While Buddhism philosopher Prince Gautama Siddharta’s words may miss the mark in some cases of unpreventable conditions and disease, his words ring true in the case of obesity, diabetes and other comorbidities.
A study this week found that in the past 15 years, obesity prevalence in the U.S. has amplified by almost 90 percent and nearly doubled the loss of quality-adjusted life years (QALYs). The researchers found that obesity-related QALYs lost had a direct link to U.S. adults who reported having little or no physical activity.
Because the rate of obese patients continues to rise, comorbidities, such as hypertension, diabetes and others, are becoming more and more prevalent.

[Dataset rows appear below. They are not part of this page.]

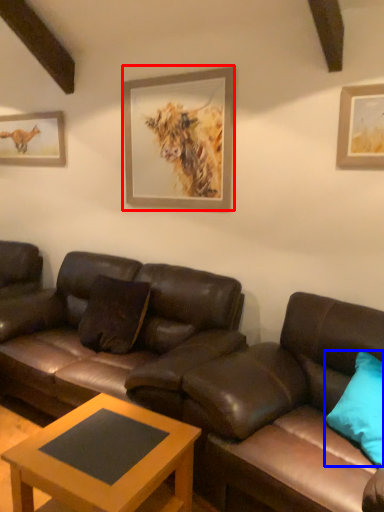
Question: Which object appears farthest to the camera in this image, picture frame (highlighted by a red box) or pillow (highlighted by a blue box)?

Choices:
 (A) picture frame
 (B) pillow

Answer: (A)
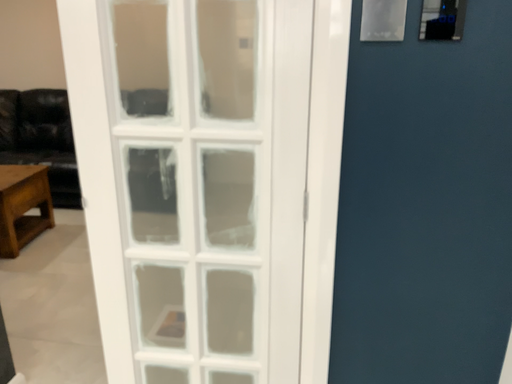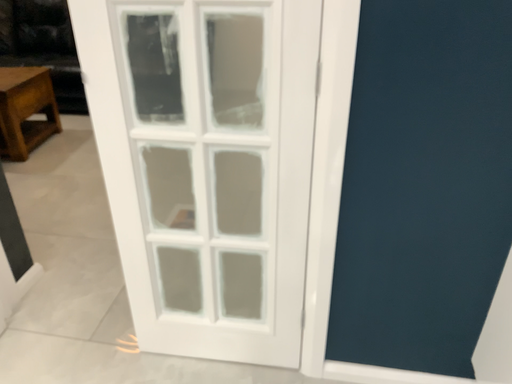
Question: How did the camera likely rotate when shooting the video?

Choices:
 (A) rotated upward
 (B) rotated downward

Answer: (B)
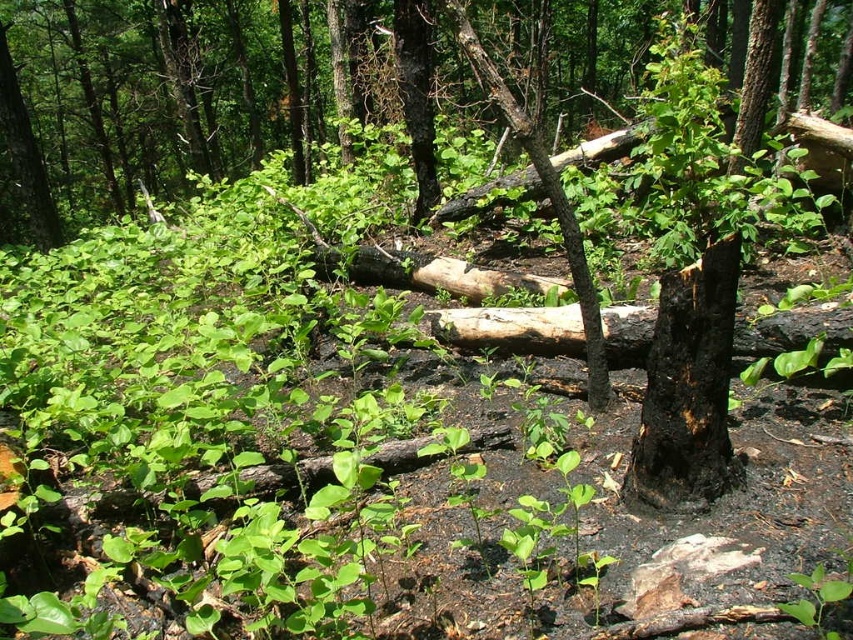
Who is higher up, green leafy tree at center or charcoal black bark at center?

green leafy tree at center is above.

Is point (308, 84) positioned before point (685, 349)?

No, (308, 84) is further to viewer.

The height and width of the screenshot is (640, 853). Identify the location of green leafy tree at center. (148, 99).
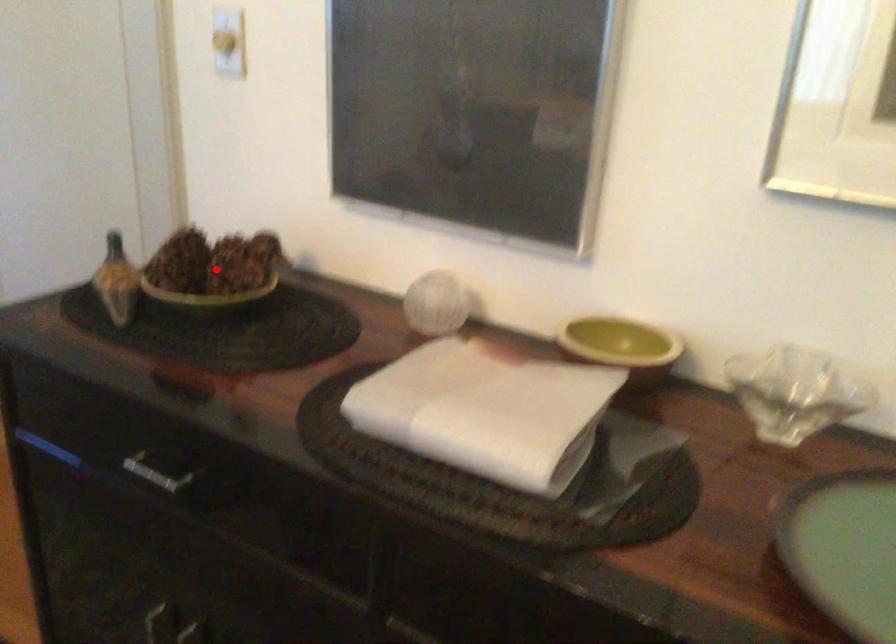
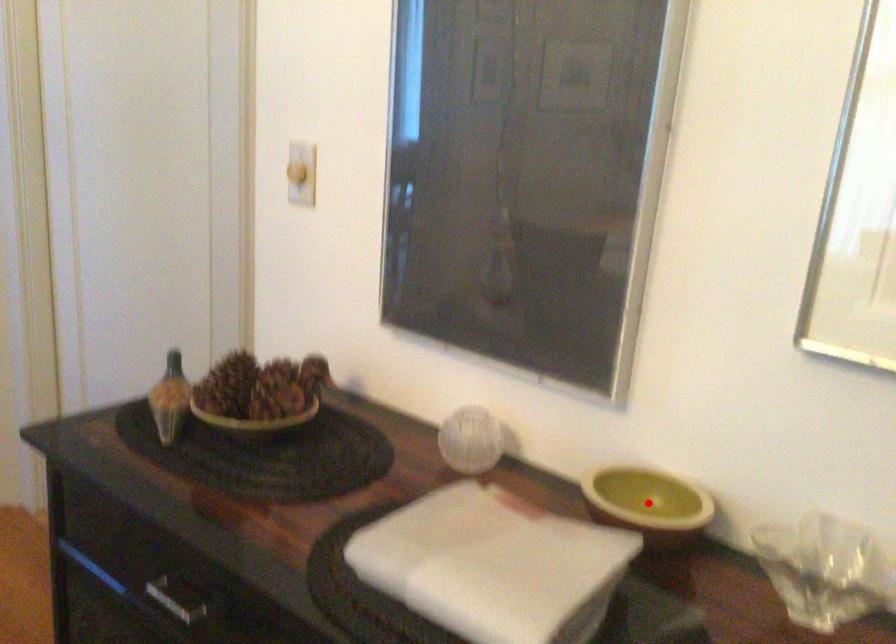
I am providing you with two images of the same scene from different viewpoints. A red point is marked on the first image and another point is marked on the second image. Does the point marked in image1 correspond to the same location as the one in image2?

No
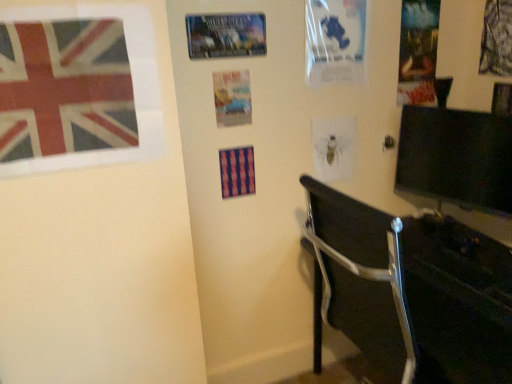
Question: From a real-world perspective, is metallic silver poster at upper center, which appears as the sixth poster page when viewed from the right, above or below printed fabric flag at upper left?

Choices:
 (A) above
 (B) below

Answer: (A)

Question: Is metallic silver poster at upper center, marked as the first poster page in a left-to-right arrangement, in front of or behind printed fabric flag at upper left in the image?

Choices:
 (A) behind
 (B) front

Answer: (A)

Question: Which object is the closest to the matte plastic poster at center, placed as the 5th poster page when sorted from right to left?

Choices:
 (A) translucent paper poster at center, which is the 4th poster page in left-to-right order
 (B) textured fabric poster at upper right, arranged as the sixth poster page when viewed from the left
 (C) pink fabric poster at center
 (D) matte paper poster at upper right, marked as the second poster page in a right-to-left arrangement
 (E) transparent plastic poster at upper center, placed as the 4th poster page when sorted from right to left

Answer: (C)

Question: Which object is positioned closest to the printed fabric flag at upper left?

Choices:
 (A) pink fabric poster at center
 (B) transparent plastic poster at upper center, placed as the 4th poster page when sorted from right to left
 (C) metallic silver poster at upper center, which appears as the sixth poster page when viewed from the right
 (D) translucent paper poster at center, which is the 4th poster page in left-to-right order
 (E) matte plastic poster at center, placed as the 5th poster page when sorted from right to left

Answer: (C)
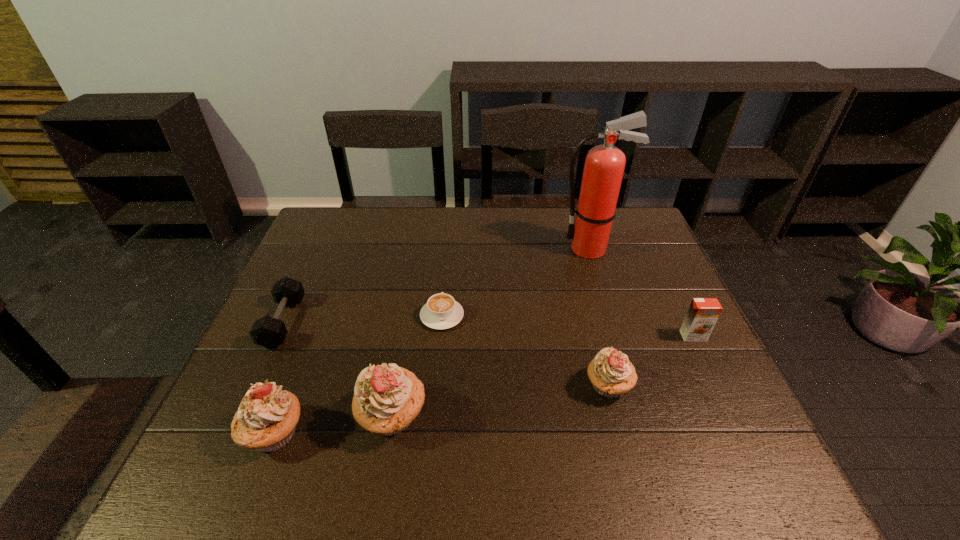
Where is `free space between the second cupcake from right to left and the sixth tallest object`? This screenshot has width=960, height=540. free space between the second cupcake from right to left and the sixth tallest object is located at coordinates (338, 369).

Where is `free area in between the dumbbell and the second shortest cupcake`? This screenshot has width=960, height=540. free area in between the dumbbell and the second shortest cupcake is located at coordinates (278, 377).

The width and height of the screenshot is (960, 540). In order to click on unoccupied area between the shortest object and the leftmost cupcake in this screenshot , I will do `click(358, 374)`.

Identify which object is the sixth closest to the fifth shortest object. Please provide its 2D coordinates. Your answer should be formatted as a tuple, i.e. [(x, y)], where the tuple contains the x and y coordinates of a point satisfying the conditions above.

[(703, 313)]

Locate an element on the screen. This screenshot has height=540, width=960. the second closest object to the second cupcake from right to left is located at coordinates (441, 311).

Choose which cupcake is the nearest neighbor to the third tallest object. Please provide its 2D coordinates. Your answer should be formatted as a tuple, i.e. [(x, y)], where the tuple contains the x and y coordinates of a point satisfying the conditions above.

[(387, 398)]

Identify which cupcake is the third nearest to the rightmost object. Please provide its 2D coordinates. Your answer should be formatted as a tuple, i.e. [(x, y)], where the tuple contains the x and y coordinates of a point satisfying the conditions above.

[(266, 419)]

Locate an element on the screen. The height and width of the screenshot is (540, 960). vacant space that satisfies the following two spatial constraints: 1. on the hose direction of the orange juice; 2. on the left side of the fire extinguisher is located at coordinates (616, 336).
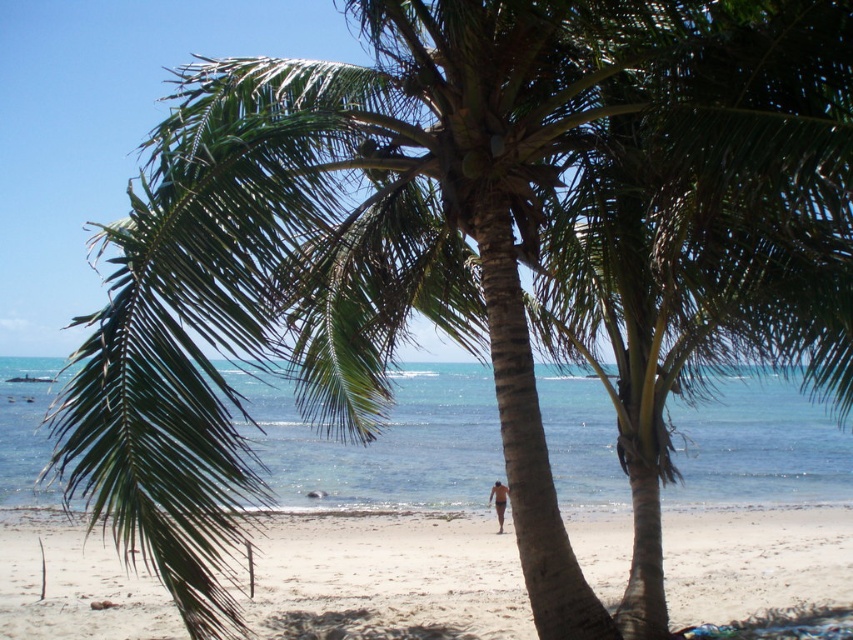
How far apart are sandy beach at lower center and clear blue water at center?

A distance of 4.50 meters exists between sandy beach at lower center and clear blue water at center.

What do you see at coordinates (392, 573) in the screenshot?
I see `sandy beach at lower center` at bounding box center [392, 573].

Where is `sandy beach at lower center`? The height and width of the screenshot is (640, 853). sandy beach at lower center is located at coordinates (392, 573).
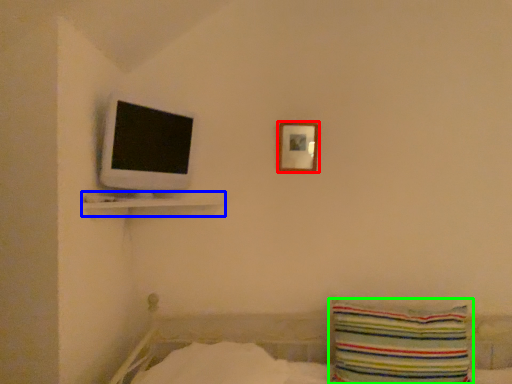
Question: Considering the real-world distances, which object is farthest from picture frame (highlighted by a red box)? shelf (highlighted by a blue box) or pillow (highlighted by a green box)?

Choices:
 (A) shelf
 (B) pillow

Answer: (B)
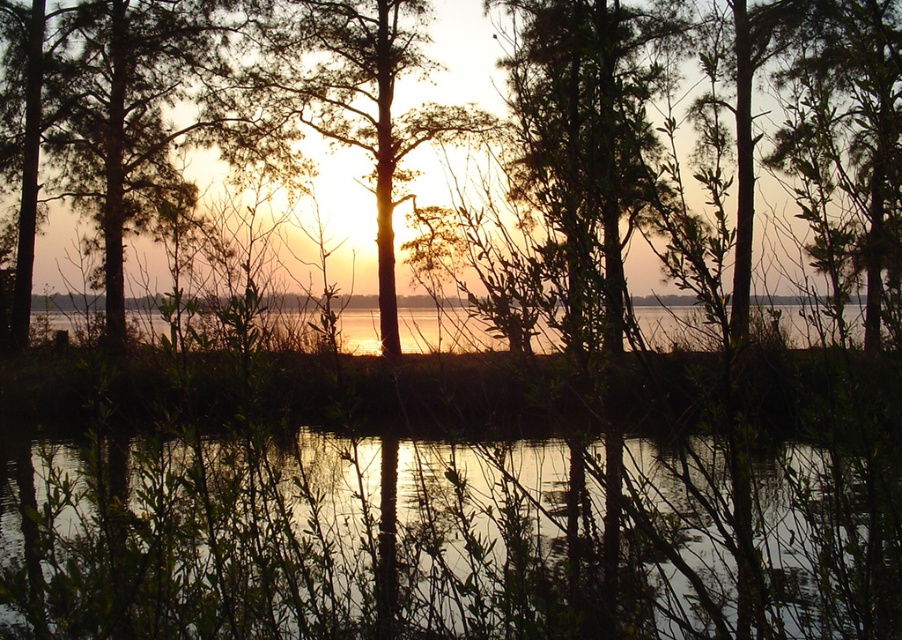
Does green leafy tree at center have a smaller size compared to silhouette bark tree at center?

No, green leafy tree at center is not smaller than silhouette bark tree at center.

Which of these two, green leafy tree at center or silhouette bark tree at center, stands taller?

With more height is green leafy tree at center.

Is point (743, 234) closer to camera compared to point (403, 19)?

Yes, it is.

At what (x,y) coordinates should I click in order to perform the action: click on green leafy tree at center. Please return your answer as a coordinate pair (x, y). Looking at the image, I should click on (822, 124).

Which is behind, point (130, 592) or point (286, 83)?

The point (286, 83) is behind.

Can you confirm if transparent water at center is wider than silhouette bark tree at center?

Yes.

Identify the location of transparent water at center. The image size is (902, 640). (351, 541).

Who is higher up, transparent water at center or green leafy tree at center?

green leafy tree at center is above.

Can you confirm if transparent water at center is taller than green leafy tree at center?

No, transparent water at center is not taller than green leafy tree at center.

What do you see at coordinates (351, 541) in the screenshot? This screenshot has height=640, width=902. I see `transparent water at center` at bounding box center [351, 541].

The width and height of the screenshot is (902, 640). Find the location of `transparent water at center`. transparent water at center is located at coordinates (351, 541).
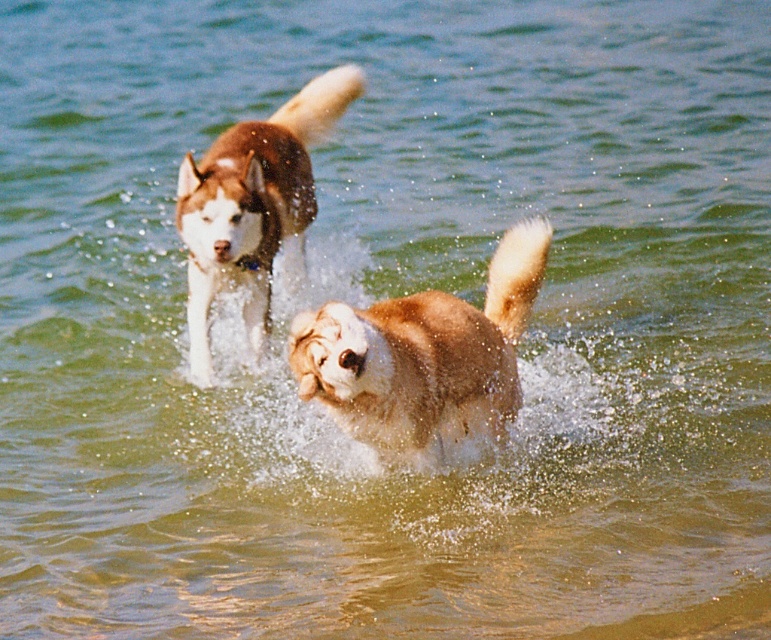
You are a photographer trying to capture both the fuzzy brown dog at center and the brown fur dog at center in a single shot. Based on their positions and sizes, which dog should you focus on first to ensure both are fully in frame?

The fuzzy brown dog at center might be wider than brown fur dog at center, so you should focus on the fuzzy brown dog at center first to accommodate its larger size within the frame.

You are a photographer trying to capture the perfect shot of the dogs playing in the water. You want to ensure that the fuzzy brown dog at center is in focus. Given that your camera can only focus on objects within a 0.5 unit radius around the point you select, would focusing at point (423, 355) ensure the fuzzy brown dog at center is in focus?

Yes, focusing at point (423, 355) would ensure the fuzzy brown dog at center is in focus because the point is exactly where the dog is located.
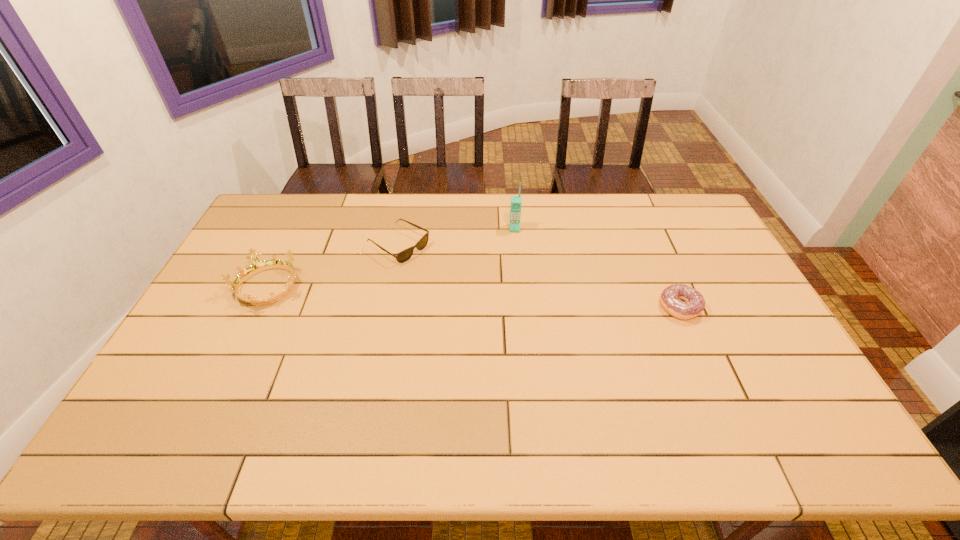
You are a GUI agent. You are given a task and a screenshot of the screen. Output one action in this format:
    pyautogui.click(x=<x>, y=<y>)
    Task: Click on the unoccupied area between the rightmost object and the third object from left to right
    This screenshot has width=960, height=540.
    Given the screenshot: What is the action you would take?
    pyautogui.click(x=597, y=268)

Where is `empty space between the third object from left to right and the rightmost object`? empty space between the third object from left to right and the rightmost object is located at coordinates [597, 268].

Where is `object that is the third closest to the sunglasses`? This screenshot has width=960, height=540. object that is the third closest to the sunglasses is located at coordinates (671, 297).

Locate an element on the screen. This screenshot has height=540, width=960. object that is the third closest to the doughnut is located at coordinates (257, 266).

This screenshot has height=540, width=960. Find the location of `vacant area that satisfies the following two spatial constraints: 1. on the back side of the third object from right to left; 2. on the left side of the tallest object`. vacant area that satisfies the following two spatial constraints: 1. on the back side of the third object from right to left; 2. on the left side of the tallest object is located at coordinates (402, 228).

Image resolution: width=960 pixels, height=540 pixels. In order to click on free point that satisfies the following two spatial constraints: 1. on the front side of the doughnut; 2. on the left side of the second object from left to right in this screenshot , I will do `click(386, 307)`.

With more than 220 million people worldwide diagnosed with diabetes and 1.1 million deaths associated with the condition in 2005, more emphasis is being placed on curbing not only the comorbidity, but its costs.
Additionally this week, an NHS report showed that the swell of U.K. patients diagnosed with diabetes has directly resulted in a 40 percent rise in costs since 2006—soaking up £650 million ($953 million U.S.).
This rise also led to £299.2 million ($389.8 million U.S.) in costs, which were linked to the 5.7 million insulin items prescribed to help diabetics manage their disease. Costs associated with antidiabetic drug administration for these patients reached almost £200 million ($264.3 million U.S.).
Moreover, an editorial published in the Drug and Therapeutics Bulletin this week said that Novo Nordisk’s decision to pull diabetes drug Mixtard 30 off the U.K. shelves could cost England £9 million ($11.8 million U.S.) and force diabetics to purchase more expensive forms of insulin.
While diabetes has turned into an epidemic that incurs lofty annual costs, it also increases a patients risk for heart attack and stroke by nearly double.
While new technologies—like iPhone applications that can send adolescent diabetics reminders about treatment—have the possibility of providing patients with better management strategies to reach optimal glucose control, preventive measures and lifestyle changes must be employed.
Initiatives like Healthy People 2010 and Healthy People 2020 that set goals to increase life expectancy and quality of life are useful, but have not been met. Like Siddharta wrote, patients can sometimes curb their risk of a future event or comorbidity, but a bigger push from national, state and local entities can help raise awareness of preventive measures, ultimately averting disease, and trimming costs.